Alright, so I had some seitan in the fridge that was just begging me to be used, and I wanted to try something different with it. I usually will incorporate it into a stir-fry or a tofu scramble, but I wanted to make something where it would be a “meat” stand-in, since my fiancĂ© has now officially been “vegetarian” for 5 weeks now, and he was craving the meat! So, he loves Italian Beef Sandwiches. I know that one of my favorite restaurants makes an awesome Italian Beef sandwich using seitan, so I started scrambling the web to find a good recipe, when I happened along this one on www.vegweb.com. Let me just say, that this sandwich recipe has my personal stamp of approval…because not only was it delicious, but it is SOOOO Simple!!! You just toss everything into a slow-cooker and forget about it!
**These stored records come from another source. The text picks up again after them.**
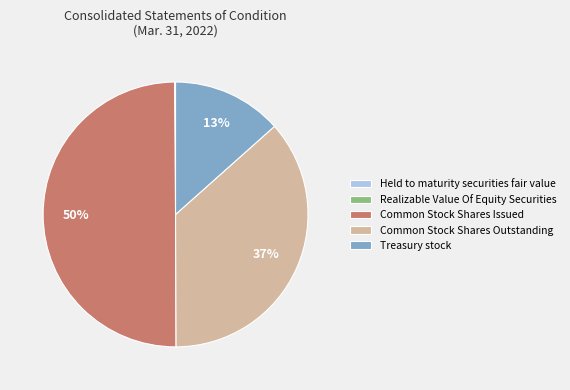

Is Treasury stock the majority of the pie?

No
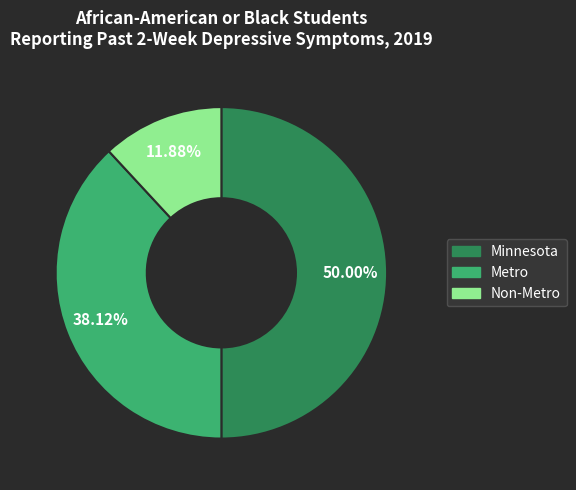

Do Non-Metro and Minnesota together represent more than half of the pie?

Yes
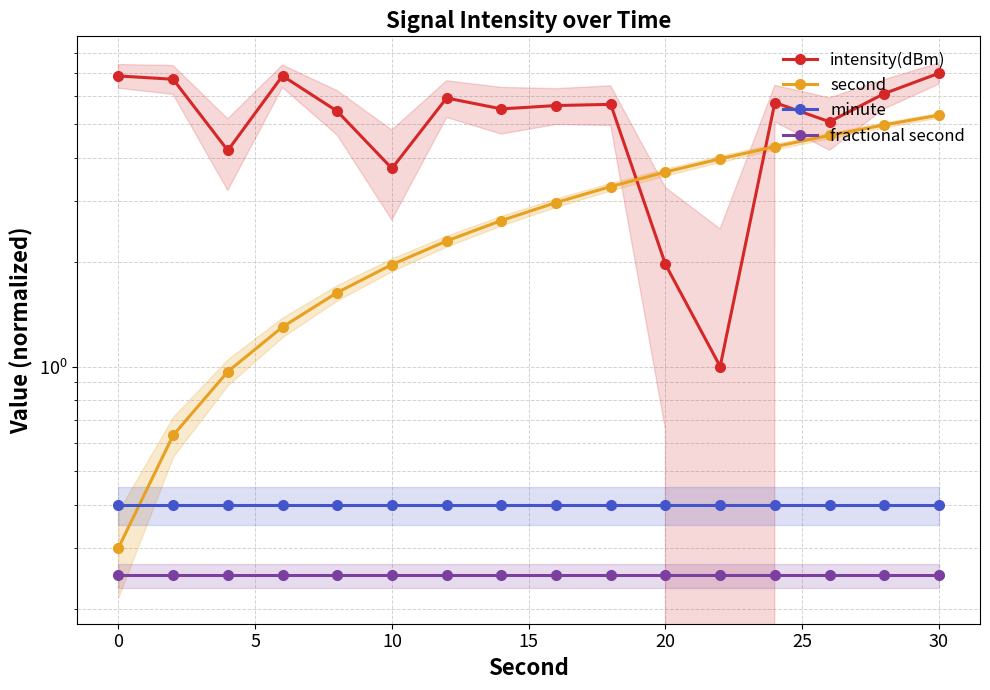

How many data points in second are less than 2?

6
Chicago-Style Italian "Beef" Sandwiches
1 pound seitan, very thinly sliced
3 cups vegetable stock
2 teaspoons dried oregano
3 cloves garlic, crushed or minced
2 tablespoons Hot Italian Giardiniera (if you can't find it, substitute 1/2 teaspoon red
pepper flakes, for heat)
2 teaspoons fennel seed
1 teaspoon salt
1/2 teaspoon freshly ground black pepper
2 sliced and seeded green bell peppers
French rolls
Directions:
Combine all ingredients and stir to incorporate. Cook on HIGH for 2 to 4 hours.
If using a stovetop: Place all ingredients in a large pot, stir to combine, and simmer, covered, over medium heat for 1 hour.
Lightly steam French rolls. Spoon seitan and peppers into each roll. Just before serving, spoon a few tablespoons of the "au jus" over each sandwich to somewhat saturate the roll. (In the best Chicago sandwich joints, they simply dunk the whole sandwich!)